If you want to be known as an expert in your niche, one of the best ways to build your credibility is to get published in popular media – whether that’s offline or online.
It is credibility through association – books and newspapers are generally associated with expertise, authority, research and knowledge, so if you end up writing a book or a column in a newspaper, you can establish your own credibility by virtue of association (this applies to industry-leading blogs too, by the way – why do you think guest blogging is so hot?)
Today I want you to look at it from a different angle – how getting published in a major newspaper or leading website / blog in your niche is NO guarantee that you’re any good at what you do.
These days self-publishing is easier than ever.

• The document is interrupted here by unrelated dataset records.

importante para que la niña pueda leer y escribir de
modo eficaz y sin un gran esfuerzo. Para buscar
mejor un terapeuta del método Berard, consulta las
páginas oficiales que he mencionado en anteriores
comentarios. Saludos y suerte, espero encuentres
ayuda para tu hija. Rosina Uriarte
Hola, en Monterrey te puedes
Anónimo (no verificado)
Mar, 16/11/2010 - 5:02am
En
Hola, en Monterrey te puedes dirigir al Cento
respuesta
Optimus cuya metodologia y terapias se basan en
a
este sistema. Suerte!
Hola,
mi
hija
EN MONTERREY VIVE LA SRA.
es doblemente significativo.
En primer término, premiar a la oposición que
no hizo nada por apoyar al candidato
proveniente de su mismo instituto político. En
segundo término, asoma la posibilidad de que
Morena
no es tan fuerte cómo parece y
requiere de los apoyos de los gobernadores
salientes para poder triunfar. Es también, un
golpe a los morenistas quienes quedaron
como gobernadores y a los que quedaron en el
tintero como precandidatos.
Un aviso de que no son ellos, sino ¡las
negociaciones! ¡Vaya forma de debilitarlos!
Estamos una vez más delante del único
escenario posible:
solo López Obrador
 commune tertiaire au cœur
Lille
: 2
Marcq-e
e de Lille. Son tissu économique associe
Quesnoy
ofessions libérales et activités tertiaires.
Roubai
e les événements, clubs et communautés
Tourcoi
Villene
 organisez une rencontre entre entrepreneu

Anyone can put together 50 pages and call it a book – slap it next to your profile on your blog, spin some hype and you’re on your way to being an expert.

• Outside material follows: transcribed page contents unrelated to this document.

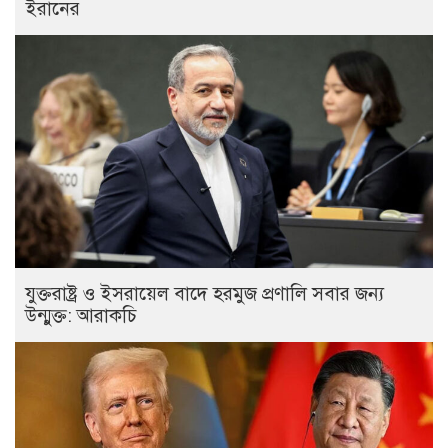
ইরানের
যুক্তরাষ্ট্র ও ইসরায়েল বাদে হরমুজ প্রণালি সবার জন্য
উন্মুক্ত: আরাকচি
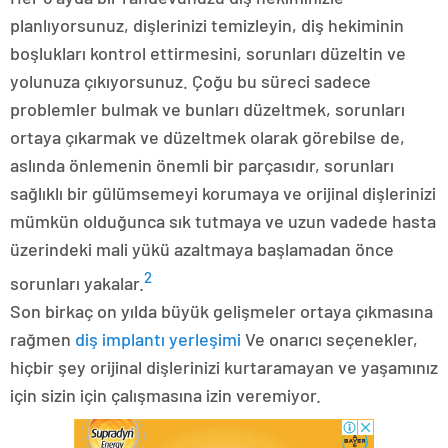
planlıyorsunuz, dişlerinizi temizleyin, diş hekiminin
boşlukları kontrol ettirmesini, sorunları düzeltin ve
yolunuza çıkıyorsunuz. Çoğu bu süreci sadece
problemler bulmak ve bunları düzeltmek, sorunları
ortaya çıkarmak ve düzeltmek olarak görebilse de,
aslında önlemenin önemli bir parçasıdır, sorunları
sağlıklı bir gülümsemeyi korumaya ve orijinal dişlerinizi
mümkün olduğunca sık tutmaya ve uzun vadede hasta
üzerindeki mali yükü azaltmaya başlamadan önce
2
sorunları yakalar.
Son birkaç on yılda büyük gelişmeler ortaya çıkmasına
rağmen
diş implantı yerleşimi
Ve onarıcı seçenekler,
hiçbir şey orijinal dişlerinizi kurtaramayan ve yaşamınız
için sizin için çalışmasına izin veremiyor.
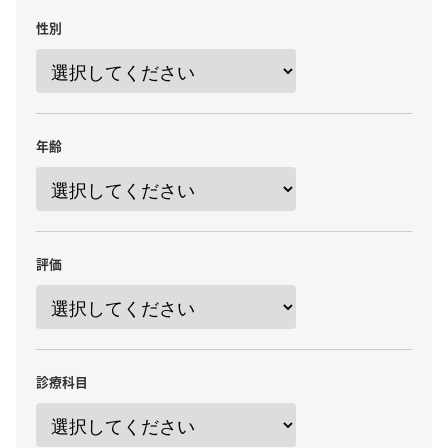
性別
年齢
評価
診療科目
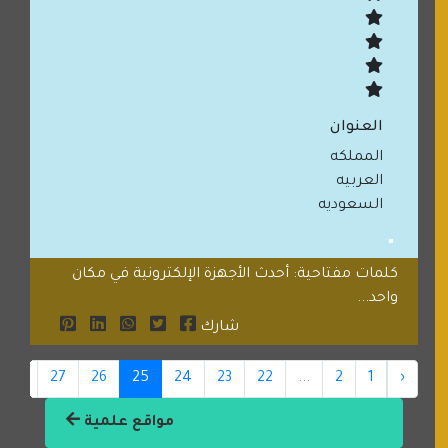
العنوان
المملكه
العربيه
السعوديه
كلمات مفتاحية: أحدث الأجهزة الإلكترونية في مكان
واحد...
شارك
28
27
26
25
24
23
22
...
2
1
‹
مواقع علمية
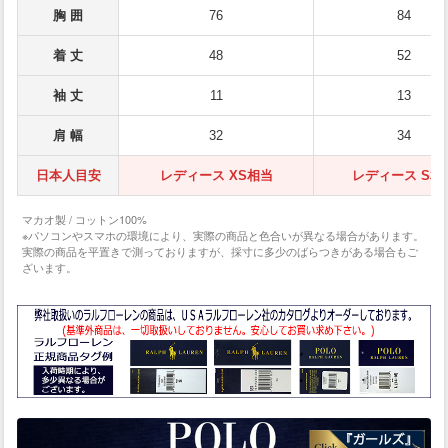
胸 囲
76
84
着 丈
48
52
袖 丈
11
13
肩 幅
32
34
日本人目安
レディース XS相当
レディース S相
マカオ製 / コットン100%
※パソコンやスマホの環境により、実際の商品と色合いが異なる場合があります。
実際の商品を平置きで測っておりますが、採寸に多少のばらつきがある場合もご
ざいます。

And you’d be surprised at how much journalists usually know compared to the general population – usually it’s a lot of spin coupled with access to more news / gossip / rumours than the ordinary man on the street. Once you mash together opinion with half-truths, hype and metaphors you have the makings of a genius column.
As indicators of expertise, publishing a book and writing a newspaper (or blog) column are superficial signs – highly effective at manipulating mass perception on a subtle and subconscious level but not enough on their own to demonstrate expertise.
Earlier this week I got an article submission from an unknown blogger. It was an average article, and while we’ve published ‘average’ and sometimes below average pieces on that blog before, I chose to turn this one down because I wanted to stick to quality. In my reply, I told the author that the article was not ‘good enough’ to go up on the site. Perhaps a bit harsh, but that was the truth at the time.
The next day I get an angry email from an acquaintance, another blogger in the same niche and a friend of the first author. I was summarily presented with the original author’s ‘accomplishments’ and their status as an expert (thanks to them being a regular columnist for a leading news site).
The incident struck a chord with me because sometimes people – good writers – get to a point where they are too full of themselves to consider that their work is crap. I’ve been there, and I know how angry one feels at being ‘turned down’, but the reality is that if you’re not delivering what your audience wants and if you keep relying on your reputation rather than the quality of your work, you’re going nowhere, fast.
When it comes to trusting a blogger and estimating their expertise, don’t use their reputation or the fact that they wrote at so and so blog as a definitive criteria (although it does help to weed out the trash) – make sure that you read what they write without any bias and then decide if they are any good.